„Kommt nicht!”
Zu jeder anderen Zeit könnte man diese Botschaft des Tourismusverbands der Eifel für einen Aprilscherz halten. Aber die Wanderparkplätze und die oft recht schmalen Wanderwege sind voll. Abstand halten ist kaum möglich, so groß das Verständnis ist, dass die Menschen insbesondere aus den engen Städten raus wollen. Zumal das Wetter zum Wandern und Draußensein einläd. Doch in dieser Coronakrise gilt, dass alle möglichst zuhause bleiben sollen. Was nicht Stubenarrest bedeutet. Statt in die Eifel, ins Bergische Land oder ins Siegtal begeben wir uns nun hier vor Ort auf #CoronaWanderreisen.
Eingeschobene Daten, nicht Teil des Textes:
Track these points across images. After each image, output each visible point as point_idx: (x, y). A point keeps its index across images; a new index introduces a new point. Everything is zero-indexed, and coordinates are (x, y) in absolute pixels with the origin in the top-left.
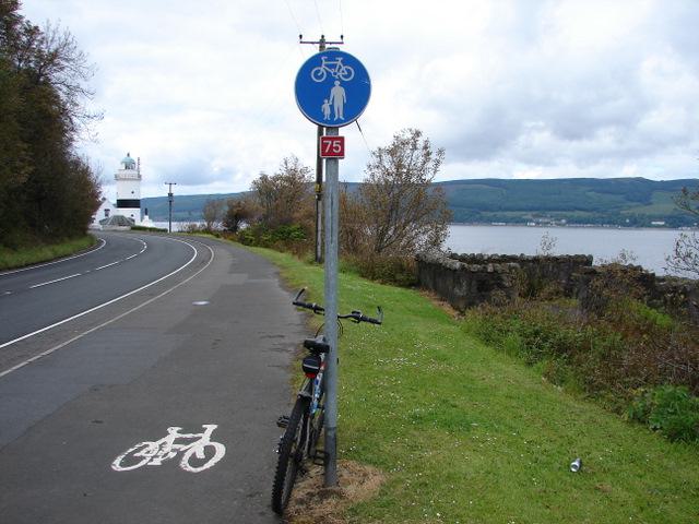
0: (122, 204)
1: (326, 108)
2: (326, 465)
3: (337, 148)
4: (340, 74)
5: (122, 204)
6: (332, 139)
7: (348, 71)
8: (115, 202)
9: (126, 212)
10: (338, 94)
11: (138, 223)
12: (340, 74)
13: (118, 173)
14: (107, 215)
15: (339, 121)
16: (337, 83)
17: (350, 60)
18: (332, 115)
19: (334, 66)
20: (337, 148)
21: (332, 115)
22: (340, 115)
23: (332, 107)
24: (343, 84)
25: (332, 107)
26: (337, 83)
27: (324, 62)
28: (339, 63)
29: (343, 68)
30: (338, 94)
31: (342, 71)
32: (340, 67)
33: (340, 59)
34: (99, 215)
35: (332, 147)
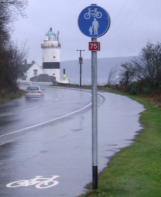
0: (46, 65)
1: (91, 30)
2: (127, 82)
3: (95, 47)
4: (96, 15)
5: (46, 65)
6: (94, 43)
7: (89, 16)
8: (41, 65)
9: (50, 72)
10: (95, 24)
11: (58, 80)
12: (96, 15)
13: (43, 43)
14: (35, 74)
15: (96, 35)
16: (95, 19)
17: (100, 9)
18: (93, 33)
19: (93, 12)
20: (95, 47)
21: (93, 33)
22: (96, 33)
23: (93, 29)
24: (97, 20)
25: (93, 29)
26: (95, 19)
27: (90, 11)
28: (96, 11)
29: (98, 13)
30: (95, 24)
31: (97, 14)
32: (96, 13)
33: (96, 9)
34: (30, 74)
35: (93, 47)
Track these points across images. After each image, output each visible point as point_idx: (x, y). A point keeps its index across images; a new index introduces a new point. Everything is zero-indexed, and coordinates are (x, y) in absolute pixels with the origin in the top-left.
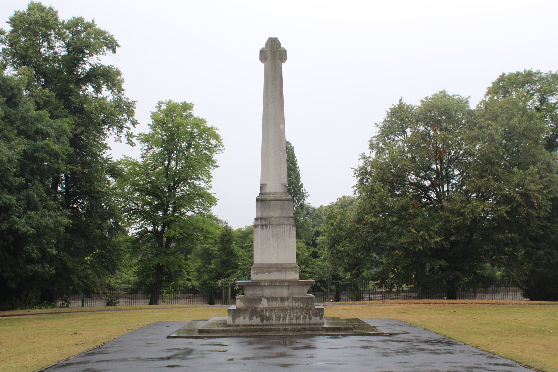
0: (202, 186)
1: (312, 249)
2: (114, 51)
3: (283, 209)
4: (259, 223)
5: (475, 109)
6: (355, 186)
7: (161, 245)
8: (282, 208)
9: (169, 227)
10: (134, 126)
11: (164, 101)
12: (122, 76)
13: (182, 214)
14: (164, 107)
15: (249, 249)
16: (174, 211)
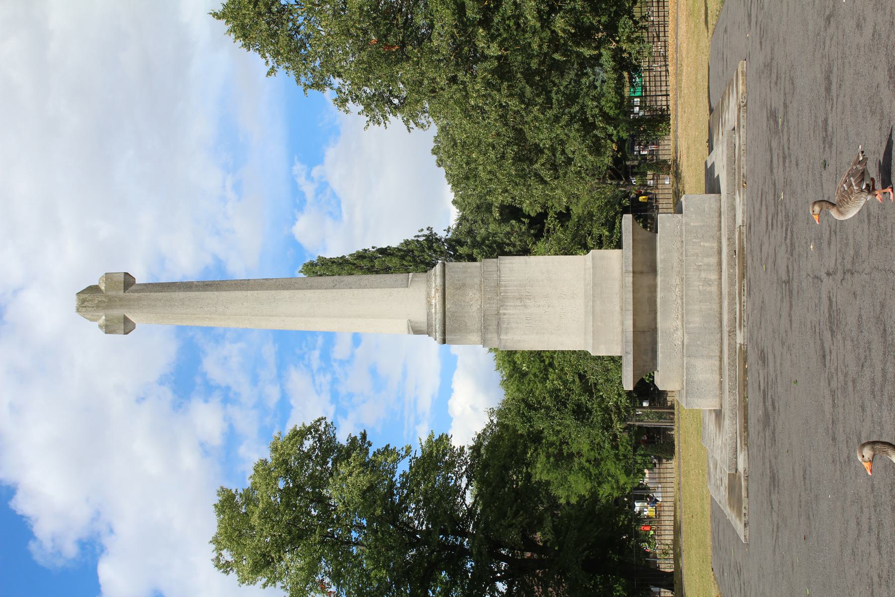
1: (550, 222)
3: (464, 285)
6: (406, 122)
7: (540, 564)
11: (215, 555)
13: (471, 512)
14: (227, 556)
15: (544, 360)
16: (464, 534)
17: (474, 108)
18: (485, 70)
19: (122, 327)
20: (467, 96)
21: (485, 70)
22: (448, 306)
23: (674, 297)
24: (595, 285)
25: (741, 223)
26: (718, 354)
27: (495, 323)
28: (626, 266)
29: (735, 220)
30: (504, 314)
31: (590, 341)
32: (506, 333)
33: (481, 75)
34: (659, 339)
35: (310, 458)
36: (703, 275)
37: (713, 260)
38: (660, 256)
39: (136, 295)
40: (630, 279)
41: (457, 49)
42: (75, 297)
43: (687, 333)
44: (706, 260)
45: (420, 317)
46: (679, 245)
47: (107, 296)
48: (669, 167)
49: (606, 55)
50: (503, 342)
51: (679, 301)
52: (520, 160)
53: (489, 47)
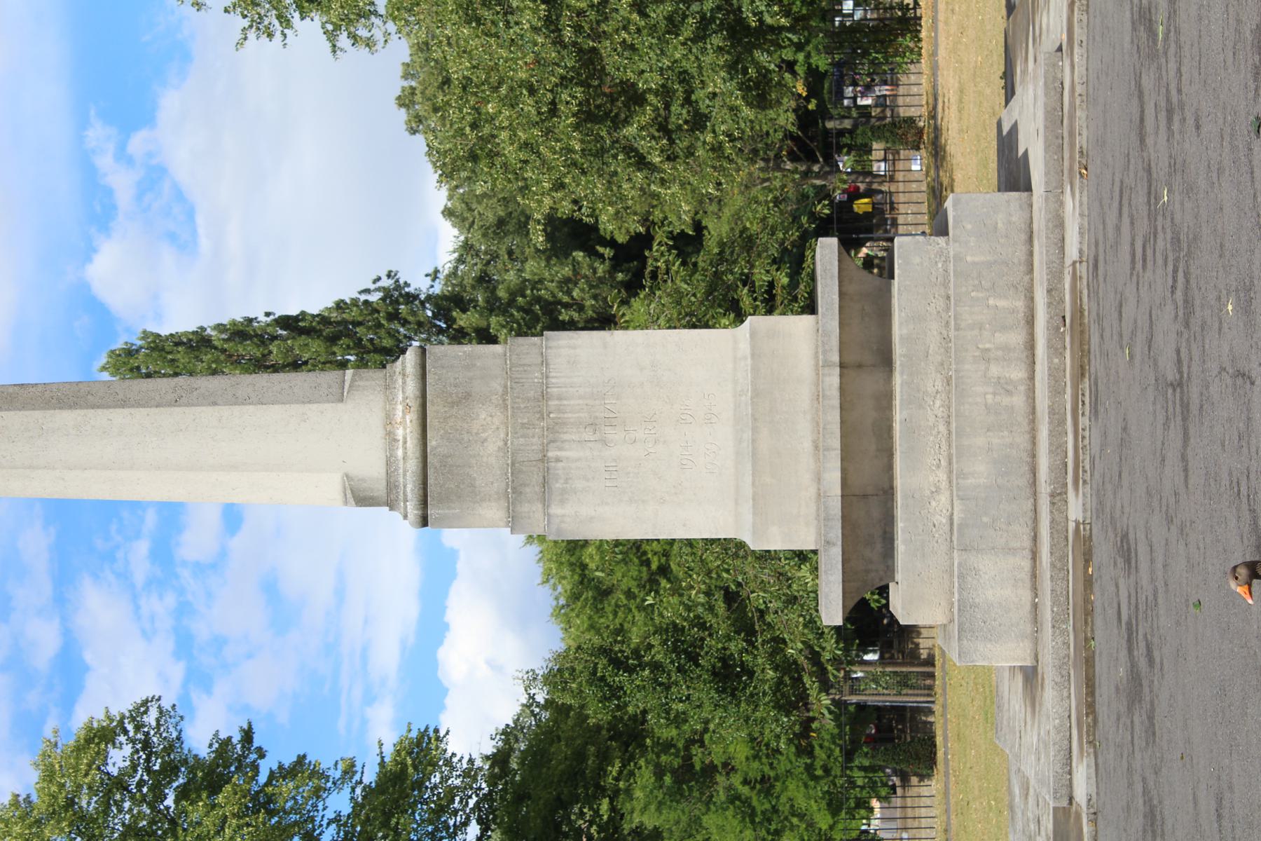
0: (346, 809)
3: (468, 396)
5: (140, 343)
6: (332, 37)
8: (465, 398)
15: (652, 562)
22: (432, 443)
23: (932, 419)
24: (756, 394)
26: (1027, 543)
27: (536, 478)
28: (825, 352)
30: (558, 460)
31: (748, 517)
32: (562, 502)
34: (900, 513)
36: (995, 370)
37: (1016, 338)
38: (899, 329)
40: (833, 379)
44: (1000, 338)
46: (941, 303)
51: (942, 428)
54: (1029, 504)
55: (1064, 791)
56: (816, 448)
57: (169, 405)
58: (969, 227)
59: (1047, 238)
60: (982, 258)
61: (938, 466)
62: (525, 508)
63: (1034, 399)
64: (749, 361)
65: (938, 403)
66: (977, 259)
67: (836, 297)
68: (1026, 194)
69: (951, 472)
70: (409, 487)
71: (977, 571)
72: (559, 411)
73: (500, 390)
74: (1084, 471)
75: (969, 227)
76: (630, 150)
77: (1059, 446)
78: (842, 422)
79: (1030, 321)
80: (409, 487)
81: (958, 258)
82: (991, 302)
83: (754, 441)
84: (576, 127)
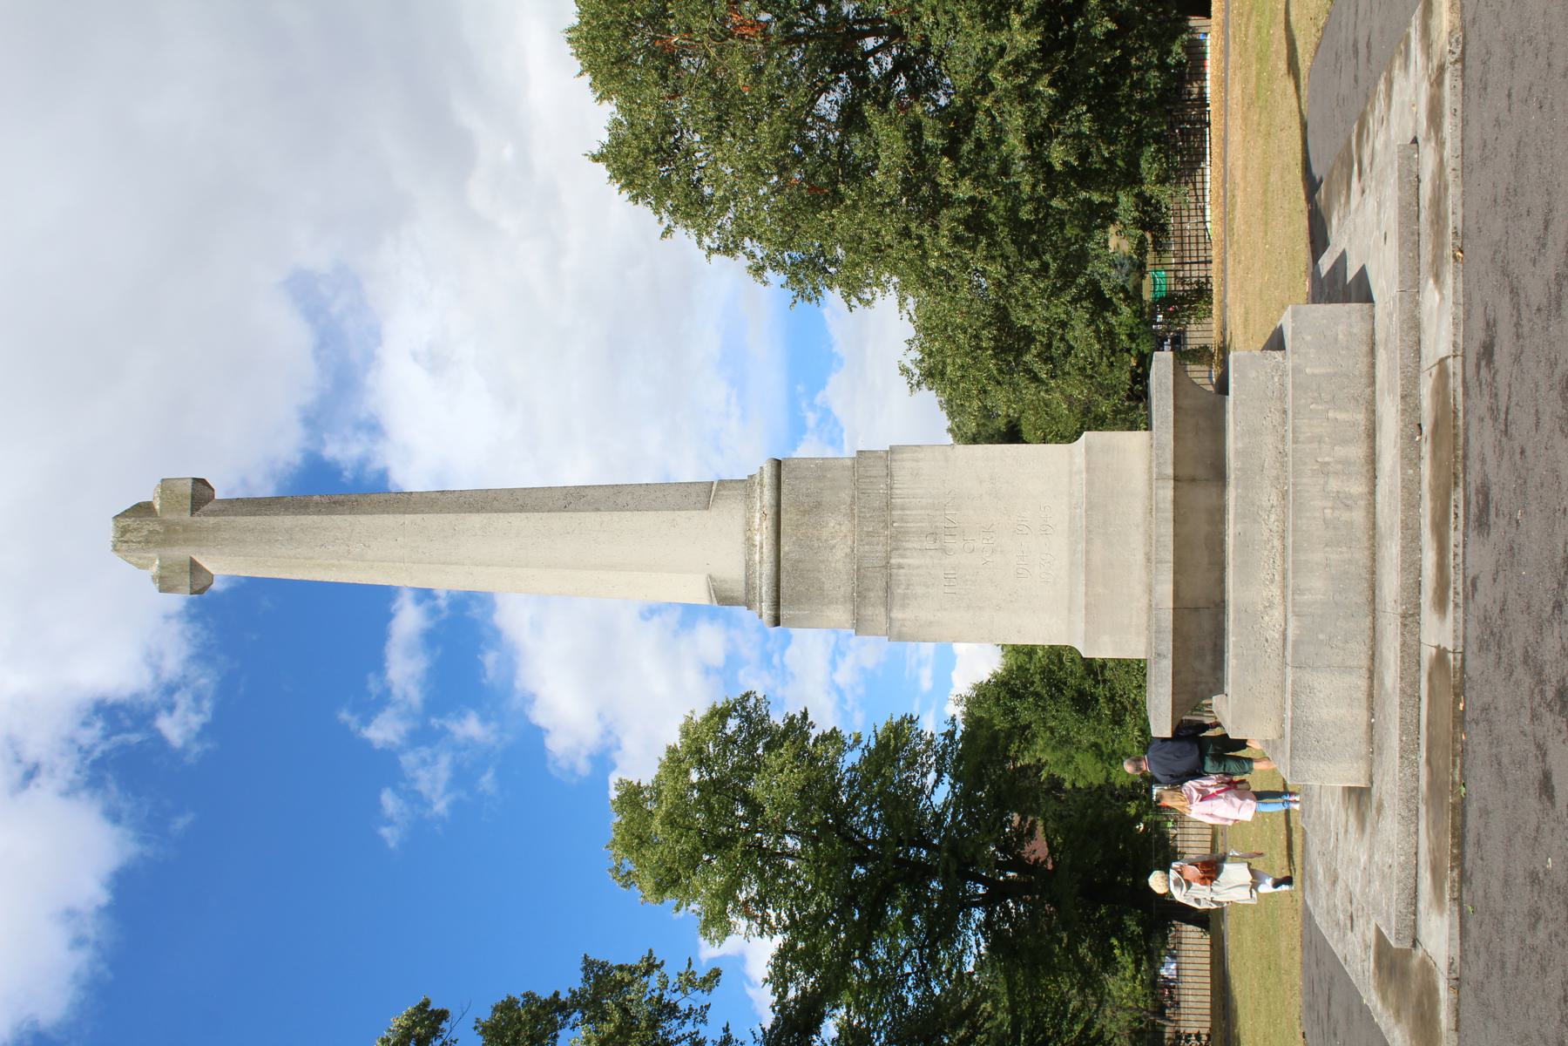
2: (442, 1015)
3: (819, 505)
4: (875, 613)
6: (846, 298)
9: (973, 862)
10: (659, 967)
12: (518, 995)
13: (938, 818)
16: (927, 844)
17: (939, 272)
18: (953, 219)
19: (188, 580)
20: (924, 256)
21: (953, 219)
22: (785, 549)
23: (1266, 534)
24: (1091, 507)
25: (1444, 349)
26: (1365, 662)
27: (880, 584)
28: (1159, 465)
29: (1418, 352)
30: (900, 567)
31: (1080, 626)
32: (903, 606)
33: (945, 226)
34: (1231, 626)
35: (735, 742)
36: (1334, 484)
37: (1357, 452)
38: (1233, 443)
39: (212, 520)
40: (1167, 492)
41: (909, 187)
42: (111, 524)
43: (1296, 614)
44: (1340, 451)
45: (732, 571)
46: (1277, 417)
47: (162, 522)
48: (1212, 356)
49: (1125, 200)
50: (897, 624)
51: (1277, 543)
52: (1003, 351)
53: (956, 186)
54: (1368, 622)
55: (1408, 932)
56: (1149, 560)
57: (560, 510)
58: (1309, 338)
59: (1402, 340)
60: (1323, 371)
61: (1272, 581)
62: (868, 612)
63: (1374, 514)
64: (1084, 475)
65: (1273, 517)
66: (1316, 371)
67: (1171, 411)
68: (1367, 305)
69: (1284, 587)
70: (764, 589)
71: (1312, 689)
72: (902, 520)
73: (848, 500)
74: (1456, 593)
75: (1309, 338)
76: (1028, 371)
77: (1413, 563)
78: (1175, 535)
79: (1372, 434)
80: (764, 589)
81: (1297, 370)
82: (1331, 414)
83: (1087, 552)
84: (994, 356)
Seit fast zwanzig Jahren lebe ich in Köln. Und auch wenn ich viel zu Fuß gehe: Es gibt Stadtteile, die ich bisher noch nie besucht oder gar gestreift habe. Manche kenne ich vom Durchfahren mit Bahn, Auto oder Rad. Andere kenne ich nur vom Hörensagen. Es gibt also etwas zu entdecken. Und Wege zu beschreiten, die wenig andere Menschen gehen. Während es sich am Rhein knubbelt, schnüren wir durch stille Straßen und wenig frequentierte Wege.
Riehl.
Natürlich kenne ich Riehl. Aber, so stellte ich fest, doch nur einen Bruchteil davon. Bis zum Zoo, in die Flora, die Riehlaue am Rhein, das alte Schwimmbad, das schon lange Lieblingsbiergarten ist. Nun, Zoo und Flora sind geschlossen. Der Biergarten auch. Doch es gibt ein Riehl dahinter! Wir gehen durch ein Wohnviertel mit prächtigen Häusern – und Autos, Autos, Autos. Bestimmt wäre es eine prachtvolle Wohngegend, aber sie ist absurd zugeparkt. Zwei Ecken weiter dann eine richtig schöne Siedlung, die Naumannsiedlung, zwischen 1927 und 1929 erbaut. Auch in Riehl zu finden: St. Engelbert, eine im besten Sinne moderne Kirche nach einem Entwurf von Domenikus Böhm. Modern? Erbaut wurde sie zwischen 1930 und 1932. Schon bemerkenswert, wie zeitlos und zugleich gegenwärtig sowohl Siedlung als auch Kirche wirken.
Weidenpesch. Nippes. Mauenheim.
Nachbarschaft. Dass es dort aber auch viel Unentdecktes gibt, war durchaus eine Überraschung. Als wir irgendwo bei der Galopprennbahn abbogen und unsere Räder parkten, war uns noch nicht klar, dass wir nur wenige Schritte von einer urbanen Wildnis entfernt sind. Stillgelegte Industriebrachen an den Gleisen der Güterzüge. Improvisiert zurechtgezimmerte Buden im zugewucherten Gelände. Spuren von Verwüstung. Ein aufgegebenes Bahngebäude, aus dem über die Gleise stumpfer Techno schallt. Um ein Gebüsch herum ein weißer, protziger Mercedes, der gerade von einem weißen Lieferwagen wegfährt. Dessen Tür schließt sich. Wir gehen betont harmlos weiter. Man weiß es ja nicht. Eine Bahnschranke im Nirgendwo. Trampelpfade, doch wer trampelte sie? Und wofür?
Und mittendrin Sportanlagen im Dornröschenschlaf. Leere, stille Felder, die sonst Fußball und Tennis dienen. Eine Halfpipe. Eine Tartanbahn im Sonnenschein. Melancholie umgibt sie.
Von Bocklemünd nach Roggendorf/Thenhoven.
Der Kölnpfad führt auf 171 Kilometern um Köln herum. Wir gehen die dritte Etappe durch Gegenden, die wir sonst häufig mit den Rädern befahren. Der Weg beginnt an einer Haltestelle der Stadtbahn, führt über eine Kreuzung, dann, ein schmaler Pfad – und wir stehen mitten im Wald. Den Wald vor lauter Bäumen nicht sehen, die Stadt vor lauter Straßen nicht sehen. Daran denke ich, als wir 15 Kilometer weit durch bekannte und doch fremde Stadtteile reisen. Zeitweise zermürbt uns das Rauschen der Autobahn. Es erscheint noch absonderlicher als sonst, wenn man nicht weit entfernt durch Wälder und an Wiesen entlang geht.
Wohin uns die #CoronaWanderreisen noch führen werden?
Vielleicht auf eine weitere Etappe des Kölnpfades, vielleicht in weitere Stadtteile und Nachbarschaften. Zollstock, wünscht sich der Mitwanderer. Wohlan. Zu erforschen und zu entdecken gibt es offenkundig genug.